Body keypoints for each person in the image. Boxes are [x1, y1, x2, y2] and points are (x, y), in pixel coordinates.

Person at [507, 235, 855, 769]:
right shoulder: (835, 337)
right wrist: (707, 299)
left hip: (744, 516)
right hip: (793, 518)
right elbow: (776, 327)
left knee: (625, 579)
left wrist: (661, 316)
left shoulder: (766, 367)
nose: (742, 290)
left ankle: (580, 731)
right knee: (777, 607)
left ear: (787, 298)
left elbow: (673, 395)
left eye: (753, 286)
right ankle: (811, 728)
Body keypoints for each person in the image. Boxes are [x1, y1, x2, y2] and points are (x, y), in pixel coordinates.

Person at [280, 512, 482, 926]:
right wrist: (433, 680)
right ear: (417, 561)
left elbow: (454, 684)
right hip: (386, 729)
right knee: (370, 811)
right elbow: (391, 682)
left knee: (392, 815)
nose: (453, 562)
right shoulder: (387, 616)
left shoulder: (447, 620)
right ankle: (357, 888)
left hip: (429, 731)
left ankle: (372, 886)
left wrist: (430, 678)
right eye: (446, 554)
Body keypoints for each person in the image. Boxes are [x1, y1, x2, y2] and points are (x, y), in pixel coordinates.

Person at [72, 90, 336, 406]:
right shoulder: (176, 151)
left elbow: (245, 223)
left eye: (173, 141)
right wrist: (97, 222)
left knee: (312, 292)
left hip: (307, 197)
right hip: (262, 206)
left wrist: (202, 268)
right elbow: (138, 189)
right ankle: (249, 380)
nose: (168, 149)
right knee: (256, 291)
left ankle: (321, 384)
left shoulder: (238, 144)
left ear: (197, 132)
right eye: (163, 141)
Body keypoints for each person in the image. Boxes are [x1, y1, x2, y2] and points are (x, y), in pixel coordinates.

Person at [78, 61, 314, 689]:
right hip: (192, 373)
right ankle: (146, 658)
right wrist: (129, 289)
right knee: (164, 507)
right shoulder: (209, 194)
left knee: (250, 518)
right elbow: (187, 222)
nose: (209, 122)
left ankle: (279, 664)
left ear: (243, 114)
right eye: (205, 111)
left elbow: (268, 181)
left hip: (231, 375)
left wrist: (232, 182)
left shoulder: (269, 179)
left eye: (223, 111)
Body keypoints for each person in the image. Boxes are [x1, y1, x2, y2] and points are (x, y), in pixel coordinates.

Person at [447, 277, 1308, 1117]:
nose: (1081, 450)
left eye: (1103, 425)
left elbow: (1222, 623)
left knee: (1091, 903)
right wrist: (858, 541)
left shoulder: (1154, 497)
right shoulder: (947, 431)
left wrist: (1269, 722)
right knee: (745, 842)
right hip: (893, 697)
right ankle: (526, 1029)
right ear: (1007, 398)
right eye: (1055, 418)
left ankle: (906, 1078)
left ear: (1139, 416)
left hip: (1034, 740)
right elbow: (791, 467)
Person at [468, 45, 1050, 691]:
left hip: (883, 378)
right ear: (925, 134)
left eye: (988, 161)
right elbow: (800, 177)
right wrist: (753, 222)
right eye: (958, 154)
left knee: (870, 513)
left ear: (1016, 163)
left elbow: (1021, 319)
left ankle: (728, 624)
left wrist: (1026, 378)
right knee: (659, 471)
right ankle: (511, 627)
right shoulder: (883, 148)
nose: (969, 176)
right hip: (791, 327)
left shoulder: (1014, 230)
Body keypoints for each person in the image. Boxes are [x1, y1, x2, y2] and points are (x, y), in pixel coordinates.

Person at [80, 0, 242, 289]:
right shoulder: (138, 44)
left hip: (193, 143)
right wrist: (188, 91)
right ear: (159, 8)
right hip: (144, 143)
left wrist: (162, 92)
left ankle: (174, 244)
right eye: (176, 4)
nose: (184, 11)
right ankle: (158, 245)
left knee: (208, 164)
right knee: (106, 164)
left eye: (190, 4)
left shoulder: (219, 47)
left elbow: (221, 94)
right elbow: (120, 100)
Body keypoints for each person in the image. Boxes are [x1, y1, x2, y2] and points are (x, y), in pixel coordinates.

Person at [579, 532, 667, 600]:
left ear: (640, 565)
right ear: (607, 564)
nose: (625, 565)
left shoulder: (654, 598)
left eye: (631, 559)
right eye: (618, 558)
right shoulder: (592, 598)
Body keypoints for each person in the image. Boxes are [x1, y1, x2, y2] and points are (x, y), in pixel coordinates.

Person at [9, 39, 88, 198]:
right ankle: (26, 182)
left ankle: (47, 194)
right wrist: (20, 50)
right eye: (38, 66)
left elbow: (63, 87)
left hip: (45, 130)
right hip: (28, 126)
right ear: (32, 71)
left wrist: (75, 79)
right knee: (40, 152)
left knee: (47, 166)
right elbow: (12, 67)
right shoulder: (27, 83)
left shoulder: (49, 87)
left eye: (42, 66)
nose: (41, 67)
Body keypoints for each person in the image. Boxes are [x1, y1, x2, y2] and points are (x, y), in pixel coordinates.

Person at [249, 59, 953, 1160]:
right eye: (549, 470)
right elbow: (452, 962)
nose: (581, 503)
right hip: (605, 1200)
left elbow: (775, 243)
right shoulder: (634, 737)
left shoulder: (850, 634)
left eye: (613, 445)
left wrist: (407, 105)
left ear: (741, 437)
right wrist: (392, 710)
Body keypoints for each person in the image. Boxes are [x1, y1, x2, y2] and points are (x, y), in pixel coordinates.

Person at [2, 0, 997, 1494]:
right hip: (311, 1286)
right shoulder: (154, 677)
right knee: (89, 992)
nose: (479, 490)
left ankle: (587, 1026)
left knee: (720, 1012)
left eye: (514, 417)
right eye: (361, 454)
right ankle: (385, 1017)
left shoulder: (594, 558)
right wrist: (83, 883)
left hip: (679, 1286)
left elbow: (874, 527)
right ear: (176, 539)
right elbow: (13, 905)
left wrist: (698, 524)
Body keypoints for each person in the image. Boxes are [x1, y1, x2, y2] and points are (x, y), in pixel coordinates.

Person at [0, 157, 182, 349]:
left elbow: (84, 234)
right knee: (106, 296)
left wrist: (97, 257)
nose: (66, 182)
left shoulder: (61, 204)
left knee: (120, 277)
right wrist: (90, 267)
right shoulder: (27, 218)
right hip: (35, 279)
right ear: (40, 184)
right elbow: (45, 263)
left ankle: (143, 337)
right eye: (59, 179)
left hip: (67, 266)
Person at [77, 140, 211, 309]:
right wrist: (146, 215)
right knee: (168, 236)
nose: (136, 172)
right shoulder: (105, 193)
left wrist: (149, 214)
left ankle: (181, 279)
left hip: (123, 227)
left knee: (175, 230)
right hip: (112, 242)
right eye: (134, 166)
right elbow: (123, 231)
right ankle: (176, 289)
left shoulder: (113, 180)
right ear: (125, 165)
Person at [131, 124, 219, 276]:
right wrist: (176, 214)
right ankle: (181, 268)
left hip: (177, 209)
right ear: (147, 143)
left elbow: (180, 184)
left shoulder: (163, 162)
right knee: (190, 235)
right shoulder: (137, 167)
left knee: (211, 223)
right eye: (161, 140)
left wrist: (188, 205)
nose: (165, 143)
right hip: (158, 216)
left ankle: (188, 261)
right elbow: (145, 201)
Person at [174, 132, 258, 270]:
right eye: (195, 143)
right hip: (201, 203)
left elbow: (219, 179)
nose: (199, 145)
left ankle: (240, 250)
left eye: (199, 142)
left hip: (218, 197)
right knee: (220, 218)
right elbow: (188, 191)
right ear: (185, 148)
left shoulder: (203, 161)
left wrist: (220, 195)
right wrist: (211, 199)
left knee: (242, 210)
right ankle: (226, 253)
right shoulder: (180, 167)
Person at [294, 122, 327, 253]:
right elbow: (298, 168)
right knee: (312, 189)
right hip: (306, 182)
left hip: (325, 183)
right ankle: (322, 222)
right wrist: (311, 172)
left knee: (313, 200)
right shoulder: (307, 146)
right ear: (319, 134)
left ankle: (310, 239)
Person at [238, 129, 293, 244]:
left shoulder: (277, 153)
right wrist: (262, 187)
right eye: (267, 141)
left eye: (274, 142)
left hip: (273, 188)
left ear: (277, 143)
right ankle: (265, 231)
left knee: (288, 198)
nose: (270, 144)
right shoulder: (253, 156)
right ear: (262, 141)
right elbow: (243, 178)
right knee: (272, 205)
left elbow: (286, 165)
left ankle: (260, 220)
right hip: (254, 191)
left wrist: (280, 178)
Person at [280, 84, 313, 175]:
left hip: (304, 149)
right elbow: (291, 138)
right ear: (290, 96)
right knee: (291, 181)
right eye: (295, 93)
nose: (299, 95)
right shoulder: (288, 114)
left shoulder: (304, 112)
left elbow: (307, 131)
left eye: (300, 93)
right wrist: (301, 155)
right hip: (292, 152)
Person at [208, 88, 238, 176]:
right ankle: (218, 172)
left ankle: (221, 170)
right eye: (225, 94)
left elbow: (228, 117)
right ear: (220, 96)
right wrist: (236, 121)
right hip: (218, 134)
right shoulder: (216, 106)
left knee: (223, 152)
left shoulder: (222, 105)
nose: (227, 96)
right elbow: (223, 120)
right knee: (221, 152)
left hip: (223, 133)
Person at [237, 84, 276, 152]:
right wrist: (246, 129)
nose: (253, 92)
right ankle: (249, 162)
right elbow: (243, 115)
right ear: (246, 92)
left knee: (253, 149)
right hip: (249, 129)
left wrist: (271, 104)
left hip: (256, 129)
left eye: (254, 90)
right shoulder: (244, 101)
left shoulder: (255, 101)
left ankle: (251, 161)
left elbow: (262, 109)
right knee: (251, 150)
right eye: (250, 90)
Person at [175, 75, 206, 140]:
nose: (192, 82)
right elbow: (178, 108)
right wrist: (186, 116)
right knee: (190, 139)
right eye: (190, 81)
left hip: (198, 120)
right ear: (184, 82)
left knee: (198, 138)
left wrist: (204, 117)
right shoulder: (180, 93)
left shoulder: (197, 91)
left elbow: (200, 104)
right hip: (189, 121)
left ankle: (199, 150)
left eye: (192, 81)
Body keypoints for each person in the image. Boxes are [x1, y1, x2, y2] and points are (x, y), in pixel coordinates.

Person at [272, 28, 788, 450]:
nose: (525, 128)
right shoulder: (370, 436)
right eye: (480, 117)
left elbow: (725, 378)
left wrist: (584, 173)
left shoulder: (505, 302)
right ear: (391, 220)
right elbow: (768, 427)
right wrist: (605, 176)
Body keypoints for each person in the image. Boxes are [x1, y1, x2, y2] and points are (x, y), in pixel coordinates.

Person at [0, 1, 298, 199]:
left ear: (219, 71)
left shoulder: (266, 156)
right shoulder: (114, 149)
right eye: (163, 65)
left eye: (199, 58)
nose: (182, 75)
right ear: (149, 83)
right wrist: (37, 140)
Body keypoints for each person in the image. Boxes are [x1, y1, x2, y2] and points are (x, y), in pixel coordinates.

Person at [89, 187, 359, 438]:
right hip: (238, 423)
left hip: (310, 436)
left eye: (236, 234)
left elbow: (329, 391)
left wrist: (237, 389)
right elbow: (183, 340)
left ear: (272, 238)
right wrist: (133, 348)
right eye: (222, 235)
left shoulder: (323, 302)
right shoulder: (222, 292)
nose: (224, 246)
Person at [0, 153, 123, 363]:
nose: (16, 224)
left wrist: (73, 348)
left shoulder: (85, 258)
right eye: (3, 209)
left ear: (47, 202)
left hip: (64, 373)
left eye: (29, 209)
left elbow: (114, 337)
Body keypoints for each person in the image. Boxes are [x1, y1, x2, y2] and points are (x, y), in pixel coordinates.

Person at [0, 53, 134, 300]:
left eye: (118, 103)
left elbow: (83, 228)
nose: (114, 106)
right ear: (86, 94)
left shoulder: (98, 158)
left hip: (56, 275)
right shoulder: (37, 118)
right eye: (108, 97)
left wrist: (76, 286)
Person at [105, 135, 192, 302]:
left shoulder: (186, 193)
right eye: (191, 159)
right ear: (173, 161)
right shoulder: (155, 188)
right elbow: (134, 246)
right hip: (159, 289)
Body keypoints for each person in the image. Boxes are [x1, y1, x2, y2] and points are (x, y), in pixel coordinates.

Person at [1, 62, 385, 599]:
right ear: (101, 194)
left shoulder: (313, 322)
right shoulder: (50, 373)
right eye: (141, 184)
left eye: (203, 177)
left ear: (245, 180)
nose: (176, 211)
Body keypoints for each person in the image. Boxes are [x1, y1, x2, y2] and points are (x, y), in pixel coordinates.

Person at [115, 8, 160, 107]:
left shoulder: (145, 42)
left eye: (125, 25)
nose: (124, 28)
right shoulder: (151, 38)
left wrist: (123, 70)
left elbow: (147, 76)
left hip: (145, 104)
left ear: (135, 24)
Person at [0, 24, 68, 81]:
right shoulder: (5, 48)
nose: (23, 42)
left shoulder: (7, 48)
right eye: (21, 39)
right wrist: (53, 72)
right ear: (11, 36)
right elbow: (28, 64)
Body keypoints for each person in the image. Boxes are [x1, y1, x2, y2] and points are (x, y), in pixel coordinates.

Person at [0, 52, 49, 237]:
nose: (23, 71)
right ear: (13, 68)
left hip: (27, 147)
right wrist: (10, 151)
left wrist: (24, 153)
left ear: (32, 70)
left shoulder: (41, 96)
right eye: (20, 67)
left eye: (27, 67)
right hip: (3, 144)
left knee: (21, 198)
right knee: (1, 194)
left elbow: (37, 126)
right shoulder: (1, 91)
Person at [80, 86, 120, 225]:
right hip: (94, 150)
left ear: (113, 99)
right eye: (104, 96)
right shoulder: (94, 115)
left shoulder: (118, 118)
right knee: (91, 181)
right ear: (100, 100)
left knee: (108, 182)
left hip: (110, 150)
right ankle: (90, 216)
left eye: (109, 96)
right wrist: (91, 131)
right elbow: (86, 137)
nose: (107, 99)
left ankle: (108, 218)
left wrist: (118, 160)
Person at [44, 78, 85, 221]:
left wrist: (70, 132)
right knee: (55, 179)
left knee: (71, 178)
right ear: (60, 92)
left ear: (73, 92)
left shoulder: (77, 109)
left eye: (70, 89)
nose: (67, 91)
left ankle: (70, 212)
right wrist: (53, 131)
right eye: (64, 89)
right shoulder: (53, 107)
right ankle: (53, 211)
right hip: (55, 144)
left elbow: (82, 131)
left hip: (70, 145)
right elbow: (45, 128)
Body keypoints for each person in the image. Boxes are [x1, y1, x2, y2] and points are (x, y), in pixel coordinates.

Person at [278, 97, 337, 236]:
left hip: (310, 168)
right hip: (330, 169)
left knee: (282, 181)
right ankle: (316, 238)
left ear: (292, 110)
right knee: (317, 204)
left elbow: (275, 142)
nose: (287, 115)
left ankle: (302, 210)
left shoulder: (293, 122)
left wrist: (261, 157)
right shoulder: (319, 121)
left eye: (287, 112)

· · · · ·

Goal of the exercise — Could you reproduce exactly the lines of the entries above, from the one with "nose: (23, 71)" through the one with "right wrist: (91, 131)", and nothing else?

Finished task —
nose: (23, 71)
right ear: (13, 68)
left hip: (27, 147)
right wrist: (10, 151)
left wrist: (24, 153)
left ear: (32, 70)
left shoulder: (41, 96)
right eye: (20, 67)
left eye: (27, 67)
right hip: (3, 144)
left knee: (21, 198)
right knee: (1, 194)
left elbow: (37, 126)
right shoulder: (1, 91)
Person at [80, 86, 120, 225]:
right hip: (94, 150)
left ear: (113, 99)
right eye: (104, 96)
right shoulder: (94, 115)
left shoulder: (118, 118)
right knee: (91, 181)
right ear: (100, 100)
left knee: (108, 182)
left hip: (110, 150)
right ankle: (90, 216)
left eye: (109, 96)
right wrist: (91, 131)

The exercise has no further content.